BEGIN Material for this task

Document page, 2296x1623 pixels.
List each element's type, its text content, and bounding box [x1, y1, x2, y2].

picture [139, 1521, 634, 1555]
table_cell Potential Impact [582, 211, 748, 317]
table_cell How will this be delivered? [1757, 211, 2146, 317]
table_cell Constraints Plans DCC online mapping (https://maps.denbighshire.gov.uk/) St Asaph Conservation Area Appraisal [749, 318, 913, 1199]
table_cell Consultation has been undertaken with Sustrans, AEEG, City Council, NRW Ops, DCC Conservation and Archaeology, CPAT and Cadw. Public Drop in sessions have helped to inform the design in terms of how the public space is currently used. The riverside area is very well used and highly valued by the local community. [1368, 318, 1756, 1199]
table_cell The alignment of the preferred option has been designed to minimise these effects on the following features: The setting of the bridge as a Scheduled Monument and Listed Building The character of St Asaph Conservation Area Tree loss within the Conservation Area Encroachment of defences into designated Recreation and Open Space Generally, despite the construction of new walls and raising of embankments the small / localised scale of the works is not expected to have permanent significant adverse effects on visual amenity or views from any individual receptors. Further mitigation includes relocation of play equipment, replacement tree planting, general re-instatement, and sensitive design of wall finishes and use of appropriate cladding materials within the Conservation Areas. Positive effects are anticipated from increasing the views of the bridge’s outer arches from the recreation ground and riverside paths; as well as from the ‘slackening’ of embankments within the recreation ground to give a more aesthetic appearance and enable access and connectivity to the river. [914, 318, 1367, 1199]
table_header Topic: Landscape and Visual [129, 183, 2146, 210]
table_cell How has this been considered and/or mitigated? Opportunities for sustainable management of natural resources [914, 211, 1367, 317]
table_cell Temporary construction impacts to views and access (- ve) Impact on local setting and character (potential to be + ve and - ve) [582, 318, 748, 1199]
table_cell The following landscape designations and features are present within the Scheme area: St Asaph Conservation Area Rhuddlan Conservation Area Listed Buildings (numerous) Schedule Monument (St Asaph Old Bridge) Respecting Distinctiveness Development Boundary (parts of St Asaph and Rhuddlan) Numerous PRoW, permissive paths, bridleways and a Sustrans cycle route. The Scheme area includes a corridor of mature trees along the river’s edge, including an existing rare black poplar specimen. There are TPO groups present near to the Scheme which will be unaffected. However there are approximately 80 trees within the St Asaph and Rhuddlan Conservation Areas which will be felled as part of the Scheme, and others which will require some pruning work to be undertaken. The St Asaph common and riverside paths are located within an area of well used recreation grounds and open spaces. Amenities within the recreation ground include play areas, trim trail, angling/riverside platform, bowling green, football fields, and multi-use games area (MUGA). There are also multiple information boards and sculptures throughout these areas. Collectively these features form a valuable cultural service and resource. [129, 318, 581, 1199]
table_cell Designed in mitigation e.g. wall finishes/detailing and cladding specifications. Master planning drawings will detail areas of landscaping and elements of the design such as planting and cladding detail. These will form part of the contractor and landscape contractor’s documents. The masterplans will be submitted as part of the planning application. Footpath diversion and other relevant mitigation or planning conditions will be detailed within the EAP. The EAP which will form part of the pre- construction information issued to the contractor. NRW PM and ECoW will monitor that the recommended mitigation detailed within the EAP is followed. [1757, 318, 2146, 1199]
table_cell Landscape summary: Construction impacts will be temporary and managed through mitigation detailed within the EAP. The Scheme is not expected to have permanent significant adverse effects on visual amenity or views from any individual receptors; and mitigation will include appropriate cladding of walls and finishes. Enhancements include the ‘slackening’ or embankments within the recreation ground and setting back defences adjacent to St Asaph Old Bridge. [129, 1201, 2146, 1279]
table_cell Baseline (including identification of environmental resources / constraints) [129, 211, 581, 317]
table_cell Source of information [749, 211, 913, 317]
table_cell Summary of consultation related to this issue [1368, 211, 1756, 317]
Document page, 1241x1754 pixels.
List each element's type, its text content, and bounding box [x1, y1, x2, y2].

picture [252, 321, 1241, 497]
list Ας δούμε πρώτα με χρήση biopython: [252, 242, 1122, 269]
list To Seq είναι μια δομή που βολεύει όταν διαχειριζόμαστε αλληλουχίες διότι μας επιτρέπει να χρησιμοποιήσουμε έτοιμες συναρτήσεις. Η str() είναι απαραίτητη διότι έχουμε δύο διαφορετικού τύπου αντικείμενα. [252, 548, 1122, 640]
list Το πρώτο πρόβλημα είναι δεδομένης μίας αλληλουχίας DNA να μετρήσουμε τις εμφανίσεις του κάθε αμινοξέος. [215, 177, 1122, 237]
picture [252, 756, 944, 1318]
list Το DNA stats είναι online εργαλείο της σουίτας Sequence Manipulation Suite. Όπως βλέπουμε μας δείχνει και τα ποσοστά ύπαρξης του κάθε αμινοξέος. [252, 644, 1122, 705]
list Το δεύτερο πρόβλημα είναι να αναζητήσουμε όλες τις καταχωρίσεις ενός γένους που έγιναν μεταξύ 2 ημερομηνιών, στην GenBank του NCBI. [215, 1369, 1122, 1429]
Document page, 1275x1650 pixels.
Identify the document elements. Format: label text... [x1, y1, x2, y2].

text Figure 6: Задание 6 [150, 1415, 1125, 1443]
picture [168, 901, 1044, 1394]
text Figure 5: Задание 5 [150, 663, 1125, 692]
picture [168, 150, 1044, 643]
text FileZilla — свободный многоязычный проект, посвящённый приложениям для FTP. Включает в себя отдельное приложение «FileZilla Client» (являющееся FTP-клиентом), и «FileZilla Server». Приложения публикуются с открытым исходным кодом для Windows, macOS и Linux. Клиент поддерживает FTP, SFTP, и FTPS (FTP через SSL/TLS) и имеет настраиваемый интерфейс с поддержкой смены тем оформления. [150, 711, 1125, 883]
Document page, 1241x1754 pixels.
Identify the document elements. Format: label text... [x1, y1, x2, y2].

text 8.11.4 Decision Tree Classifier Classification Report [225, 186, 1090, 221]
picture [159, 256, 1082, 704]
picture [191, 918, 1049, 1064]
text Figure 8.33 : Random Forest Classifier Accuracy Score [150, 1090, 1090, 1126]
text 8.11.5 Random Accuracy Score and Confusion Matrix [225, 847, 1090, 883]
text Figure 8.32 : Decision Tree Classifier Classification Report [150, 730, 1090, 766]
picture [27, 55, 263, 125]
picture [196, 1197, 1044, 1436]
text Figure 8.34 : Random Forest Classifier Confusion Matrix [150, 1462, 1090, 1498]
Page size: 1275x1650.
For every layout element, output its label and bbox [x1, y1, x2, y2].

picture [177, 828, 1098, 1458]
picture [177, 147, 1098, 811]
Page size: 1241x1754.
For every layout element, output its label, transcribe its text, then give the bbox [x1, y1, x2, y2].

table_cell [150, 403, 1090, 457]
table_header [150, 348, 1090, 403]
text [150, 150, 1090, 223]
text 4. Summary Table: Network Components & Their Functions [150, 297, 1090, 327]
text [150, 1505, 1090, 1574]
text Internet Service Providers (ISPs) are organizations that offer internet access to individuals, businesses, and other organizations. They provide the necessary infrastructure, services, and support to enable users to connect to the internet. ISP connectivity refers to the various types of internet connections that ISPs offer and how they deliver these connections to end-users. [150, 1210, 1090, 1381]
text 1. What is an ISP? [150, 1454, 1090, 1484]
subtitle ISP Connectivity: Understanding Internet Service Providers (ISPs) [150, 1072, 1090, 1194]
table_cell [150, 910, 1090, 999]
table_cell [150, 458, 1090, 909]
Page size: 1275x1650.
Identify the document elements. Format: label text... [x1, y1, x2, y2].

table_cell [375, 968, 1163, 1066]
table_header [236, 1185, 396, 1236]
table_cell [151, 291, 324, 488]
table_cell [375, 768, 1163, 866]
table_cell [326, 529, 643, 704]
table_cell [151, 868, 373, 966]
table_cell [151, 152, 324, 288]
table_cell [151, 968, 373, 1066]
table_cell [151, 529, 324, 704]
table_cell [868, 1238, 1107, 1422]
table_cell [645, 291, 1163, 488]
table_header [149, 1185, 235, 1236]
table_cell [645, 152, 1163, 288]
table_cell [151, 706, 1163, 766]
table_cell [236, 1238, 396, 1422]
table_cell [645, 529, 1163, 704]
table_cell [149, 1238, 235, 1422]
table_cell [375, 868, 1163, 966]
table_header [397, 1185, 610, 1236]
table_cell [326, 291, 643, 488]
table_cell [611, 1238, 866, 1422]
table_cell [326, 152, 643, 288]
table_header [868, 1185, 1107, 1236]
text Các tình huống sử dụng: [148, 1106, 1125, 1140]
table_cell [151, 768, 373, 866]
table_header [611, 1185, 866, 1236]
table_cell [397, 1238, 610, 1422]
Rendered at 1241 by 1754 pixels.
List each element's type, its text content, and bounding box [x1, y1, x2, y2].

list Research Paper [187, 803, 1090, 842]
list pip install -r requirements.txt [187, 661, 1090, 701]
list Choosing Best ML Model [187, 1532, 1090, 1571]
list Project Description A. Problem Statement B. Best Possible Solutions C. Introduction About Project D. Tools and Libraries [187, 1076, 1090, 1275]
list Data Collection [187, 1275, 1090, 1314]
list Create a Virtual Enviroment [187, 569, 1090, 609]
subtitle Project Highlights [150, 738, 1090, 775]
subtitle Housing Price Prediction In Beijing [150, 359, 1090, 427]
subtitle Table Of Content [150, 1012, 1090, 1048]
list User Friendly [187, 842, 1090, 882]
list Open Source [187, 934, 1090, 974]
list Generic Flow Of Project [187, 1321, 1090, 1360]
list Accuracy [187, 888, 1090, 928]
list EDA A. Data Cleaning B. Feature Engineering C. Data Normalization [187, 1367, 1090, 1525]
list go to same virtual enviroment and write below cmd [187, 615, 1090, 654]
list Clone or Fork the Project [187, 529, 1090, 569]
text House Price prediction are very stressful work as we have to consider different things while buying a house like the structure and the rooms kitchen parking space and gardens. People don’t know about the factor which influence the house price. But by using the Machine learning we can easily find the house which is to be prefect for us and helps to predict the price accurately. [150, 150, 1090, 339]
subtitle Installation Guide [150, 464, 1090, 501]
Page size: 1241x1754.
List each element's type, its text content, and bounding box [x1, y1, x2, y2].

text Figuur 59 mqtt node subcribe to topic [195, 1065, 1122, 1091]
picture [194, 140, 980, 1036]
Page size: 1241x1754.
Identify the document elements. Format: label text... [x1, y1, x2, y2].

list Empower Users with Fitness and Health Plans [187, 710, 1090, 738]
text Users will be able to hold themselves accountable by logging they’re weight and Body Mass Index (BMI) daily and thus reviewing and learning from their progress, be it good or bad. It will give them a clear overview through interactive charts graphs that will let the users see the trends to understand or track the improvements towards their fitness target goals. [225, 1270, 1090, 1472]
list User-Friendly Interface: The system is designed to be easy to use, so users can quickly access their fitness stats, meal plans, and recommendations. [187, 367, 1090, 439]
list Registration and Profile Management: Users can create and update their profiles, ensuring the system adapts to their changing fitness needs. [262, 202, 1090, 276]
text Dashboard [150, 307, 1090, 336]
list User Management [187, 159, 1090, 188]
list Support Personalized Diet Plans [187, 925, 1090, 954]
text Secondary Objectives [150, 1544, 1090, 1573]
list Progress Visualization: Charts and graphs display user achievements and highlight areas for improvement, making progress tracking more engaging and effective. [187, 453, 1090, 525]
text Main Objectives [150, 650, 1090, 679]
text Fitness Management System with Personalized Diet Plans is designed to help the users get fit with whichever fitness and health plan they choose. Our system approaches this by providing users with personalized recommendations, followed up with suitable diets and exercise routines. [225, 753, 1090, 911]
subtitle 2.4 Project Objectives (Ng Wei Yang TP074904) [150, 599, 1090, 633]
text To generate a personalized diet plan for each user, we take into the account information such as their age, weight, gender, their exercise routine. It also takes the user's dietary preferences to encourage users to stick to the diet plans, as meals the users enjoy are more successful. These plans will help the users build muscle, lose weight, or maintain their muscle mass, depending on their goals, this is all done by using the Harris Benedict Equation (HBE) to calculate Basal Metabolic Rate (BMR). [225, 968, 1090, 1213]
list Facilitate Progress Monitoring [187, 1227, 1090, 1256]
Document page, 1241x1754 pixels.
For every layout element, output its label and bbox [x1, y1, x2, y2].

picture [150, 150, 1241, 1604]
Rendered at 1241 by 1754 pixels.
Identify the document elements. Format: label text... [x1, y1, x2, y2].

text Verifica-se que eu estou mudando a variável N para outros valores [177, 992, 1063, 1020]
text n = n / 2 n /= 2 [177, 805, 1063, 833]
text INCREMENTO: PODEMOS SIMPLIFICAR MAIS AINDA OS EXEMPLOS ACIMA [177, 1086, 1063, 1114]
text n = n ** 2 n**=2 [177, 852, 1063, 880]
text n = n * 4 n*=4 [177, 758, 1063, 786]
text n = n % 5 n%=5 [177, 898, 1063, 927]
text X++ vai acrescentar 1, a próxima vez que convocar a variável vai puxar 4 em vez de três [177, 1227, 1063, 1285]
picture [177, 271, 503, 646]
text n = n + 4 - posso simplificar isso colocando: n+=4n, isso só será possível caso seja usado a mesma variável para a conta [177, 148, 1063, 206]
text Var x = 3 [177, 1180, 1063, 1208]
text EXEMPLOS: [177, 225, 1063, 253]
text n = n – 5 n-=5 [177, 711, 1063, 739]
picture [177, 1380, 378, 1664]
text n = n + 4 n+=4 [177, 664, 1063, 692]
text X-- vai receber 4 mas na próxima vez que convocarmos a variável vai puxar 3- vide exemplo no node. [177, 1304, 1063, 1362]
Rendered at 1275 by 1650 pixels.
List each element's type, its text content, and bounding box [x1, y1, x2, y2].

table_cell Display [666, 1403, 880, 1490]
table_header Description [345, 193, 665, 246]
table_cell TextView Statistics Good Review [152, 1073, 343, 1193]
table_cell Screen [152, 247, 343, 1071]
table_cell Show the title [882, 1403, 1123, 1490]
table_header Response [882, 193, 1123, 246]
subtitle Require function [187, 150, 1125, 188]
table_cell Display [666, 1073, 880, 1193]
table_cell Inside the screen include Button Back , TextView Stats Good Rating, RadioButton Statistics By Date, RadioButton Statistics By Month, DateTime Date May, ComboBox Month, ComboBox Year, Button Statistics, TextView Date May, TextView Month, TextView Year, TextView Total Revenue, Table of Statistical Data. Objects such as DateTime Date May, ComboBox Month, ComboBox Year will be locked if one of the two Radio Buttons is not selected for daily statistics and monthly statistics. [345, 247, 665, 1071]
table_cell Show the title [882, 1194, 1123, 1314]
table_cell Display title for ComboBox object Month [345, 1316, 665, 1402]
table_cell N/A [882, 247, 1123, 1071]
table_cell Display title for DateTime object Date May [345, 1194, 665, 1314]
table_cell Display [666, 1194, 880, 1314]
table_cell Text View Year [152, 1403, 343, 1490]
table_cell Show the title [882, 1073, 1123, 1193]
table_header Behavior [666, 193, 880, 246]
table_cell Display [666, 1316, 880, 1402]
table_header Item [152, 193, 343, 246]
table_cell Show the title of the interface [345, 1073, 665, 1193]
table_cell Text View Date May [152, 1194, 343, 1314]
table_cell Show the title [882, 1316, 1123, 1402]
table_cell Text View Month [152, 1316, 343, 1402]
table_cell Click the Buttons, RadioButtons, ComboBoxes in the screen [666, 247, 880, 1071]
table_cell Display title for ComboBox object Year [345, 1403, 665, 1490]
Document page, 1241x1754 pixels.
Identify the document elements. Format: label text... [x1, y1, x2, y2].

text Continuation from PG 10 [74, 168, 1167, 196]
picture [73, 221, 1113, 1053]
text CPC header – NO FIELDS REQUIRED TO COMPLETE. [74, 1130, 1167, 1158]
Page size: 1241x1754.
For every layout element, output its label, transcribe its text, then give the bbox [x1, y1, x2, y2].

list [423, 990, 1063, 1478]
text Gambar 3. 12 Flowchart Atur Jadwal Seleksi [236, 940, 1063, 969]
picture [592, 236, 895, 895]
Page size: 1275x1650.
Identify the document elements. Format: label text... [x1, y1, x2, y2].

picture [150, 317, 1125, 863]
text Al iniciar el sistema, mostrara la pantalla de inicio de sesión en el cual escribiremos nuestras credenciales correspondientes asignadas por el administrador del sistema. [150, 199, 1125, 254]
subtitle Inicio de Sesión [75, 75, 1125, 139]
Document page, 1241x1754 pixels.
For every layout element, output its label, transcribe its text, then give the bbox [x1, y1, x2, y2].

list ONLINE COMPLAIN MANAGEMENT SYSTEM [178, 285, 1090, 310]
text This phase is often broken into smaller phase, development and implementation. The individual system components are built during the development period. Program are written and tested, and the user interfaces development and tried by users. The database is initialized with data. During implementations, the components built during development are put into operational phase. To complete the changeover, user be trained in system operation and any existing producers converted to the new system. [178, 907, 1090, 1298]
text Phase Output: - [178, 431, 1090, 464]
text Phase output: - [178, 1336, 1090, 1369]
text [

END Material for this task

## Your task
Among the records above, a stretch begins at the line containing "table_cell [326, 529, 643, 704]" and ends at the line containing "table_cell [326, 152, 643, 288]". Restate that stretch word for word, and nothing else.

## Response area
table_cell [326, 529, 643, 704]
table_cell [151, 868, 373, 966]
table_cell [151, 152, 324, 288]
table_cell [151, 968, 373, 1066]
table_cell [151, 529, 324, 704]
table_cell [868, 1238, 1107, 1422]
table_cell [645, 291, 1163, 488]
table_header [149, 1185, 235, 1236]
table_cell [645, 152, 1163, 288]
table_cell [151, 706, 1163, 766]
table_cell [236, 1238, 396, 1422]
table_cell [645, 529, 1163, 704]
table_cell [149, 1238, 235, 1422]
table_cell [375, 868, 1163, 966]
table_header [397, 1185, 610, 1236]
table_cell [326, 291, 643, 488]
table_cell [611, 1238, 866, 1422]
table_cell [326, 152, 643, 288]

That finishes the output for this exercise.